The Boring Company has shelved a plan to build a tunnel beneath the 405 freeway in Los Angeles — dubbed the Sepulveda test tunnel — after settling a community lawsuit, saying that it will instead focus on building a Dodgers Stadium tunnel from the ballpark to one of three proposed LA subway stops roughly 3.6 miles away.
“The parties (The Boring Company, Brentwood Residents Coalition, Sunset Coalition, and Wendy-Sue Rosen) have amicably settled the matter of Brentwood Residents Coalition et al. v. City of Los Angeles (TBC — The Boring Company),” reads a statement shared with NBC News on Tuesday. “The Boring Company is no longer seeking the development of the Sepulveda test tunnel and instead seeks to construct an operational tunnel at Dodger Stadium.”
No matter how widely loathed LA traffic is, the tunnel was not without controversy. In fact, the logistical and municipal hurdles, which included more than 600 pages of permits and reconciling the company’s tunneling plans with the LA Metro’s own planned subway expansions — were arguably as formidable as the technological ones. Musk did a fair bit of PR to try and sell the idea to the community, not just tweets but also hosting Q/As with locals.

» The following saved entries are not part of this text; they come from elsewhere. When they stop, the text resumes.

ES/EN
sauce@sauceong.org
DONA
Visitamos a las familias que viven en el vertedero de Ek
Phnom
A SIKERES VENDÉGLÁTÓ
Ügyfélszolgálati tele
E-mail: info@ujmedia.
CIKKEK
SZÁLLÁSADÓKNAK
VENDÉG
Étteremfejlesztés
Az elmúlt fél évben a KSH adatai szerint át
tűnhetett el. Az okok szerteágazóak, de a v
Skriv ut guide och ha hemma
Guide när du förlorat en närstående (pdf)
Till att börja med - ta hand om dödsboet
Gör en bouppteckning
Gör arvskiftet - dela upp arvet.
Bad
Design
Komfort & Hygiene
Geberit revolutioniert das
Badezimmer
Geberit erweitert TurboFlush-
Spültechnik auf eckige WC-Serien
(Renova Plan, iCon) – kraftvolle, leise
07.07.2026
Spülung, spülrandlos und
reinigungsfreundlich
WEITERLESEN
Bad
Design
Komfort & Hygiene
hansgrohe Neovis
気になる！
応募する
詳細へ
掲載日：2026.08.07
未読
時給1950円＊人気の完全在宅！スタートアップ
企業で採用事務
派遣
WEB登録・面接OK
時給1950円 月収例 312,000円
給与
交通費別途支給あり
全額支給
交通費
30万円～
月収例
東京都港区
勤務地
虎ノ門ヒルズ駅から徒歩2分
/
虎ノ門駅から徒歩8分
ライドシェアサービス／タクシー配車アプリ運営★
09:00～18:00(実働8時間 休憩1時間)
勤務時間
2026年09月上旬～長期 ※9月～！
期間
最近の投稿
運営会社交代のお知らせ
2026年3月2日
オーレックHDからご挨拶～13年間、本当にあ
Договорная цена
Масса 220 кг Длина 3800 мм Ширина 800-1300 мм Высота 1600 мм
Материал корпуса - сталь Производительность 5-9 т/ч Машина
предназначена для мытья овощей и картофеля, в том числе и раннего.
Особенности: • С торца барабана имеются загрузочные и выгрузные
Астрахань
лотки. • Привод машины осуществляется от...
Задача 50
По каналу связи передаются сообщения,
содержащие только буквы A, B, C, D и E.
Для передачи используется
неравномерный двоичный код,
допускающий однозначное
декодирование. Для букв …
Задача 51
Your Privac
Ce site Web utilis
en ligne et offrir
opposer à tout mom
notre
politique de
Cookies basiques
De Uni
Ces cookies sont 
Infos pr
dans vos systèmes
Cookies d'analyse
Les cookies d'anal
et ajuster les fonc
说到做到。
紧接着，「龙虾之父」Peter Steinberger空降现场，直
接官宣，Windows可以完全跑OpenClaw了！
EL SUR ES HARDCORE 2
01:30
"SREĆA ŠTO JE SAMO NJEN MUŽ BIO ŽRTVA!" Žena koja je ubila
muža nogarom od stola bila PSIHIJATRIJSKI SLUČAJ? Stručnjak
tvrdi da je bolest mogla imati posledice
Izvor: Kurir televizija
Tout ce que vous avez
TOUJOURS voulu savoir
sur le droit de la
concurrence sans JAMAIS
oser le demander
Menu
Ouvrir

For its part, the Dodgers tunnel has garnered more outspoken public support, including a relatively cautious statement from LA mayor Eric Garcetti, who in August when the proposed project was first announced described the project as “innovative” and “exciting.”
What’s Next for the Boring Company?
The Boring Company project has always contained multitudes, for Musk, who has at time come across as ambivalent about forms of public transportation like subways. While that’s hardly an unusual point of view for an automotive executive to take, his public remarks on the topic have courted controversy. Last year, Wired reported a response to an audience question at a transportation event where he said public transit “sucks” and that “people like individualized transport, that goes where you want, when you want.”
And yet, at the same time he also argued that tunnels, in particular, might be the best remedy for urban problems like congestion.
“Tunnels are great,” he said at an event for students in January, 2016. “You could have tunnels at all different levels, you could have 30 layers of tunnels and completely relieve the congestion problem in high-density cities. So, I highly suggest tunnels.”
And while Musk is no stranger to working with the government, whether contracting with NASA through SpaceX, building large-scale infrastructure projects requires like the Boring Company tunnels requires navigating whole new universe of challenges, from attending to the the needs of “not in my backyard-ers,” community and environmental organizations, and government bureaucrats who tend to be more skeptical about moon-shots than their moneyed counterparts in venture capital and the tech industry.
That said, despite this setback, the company has come a long way from casually announcing “verbal approval” for its various projects. In October, it announced that it had gone into exclusive negotiations with the Chicago Infrastructure Trust to build an express loop to O’Hare Airport with downtown Chicago.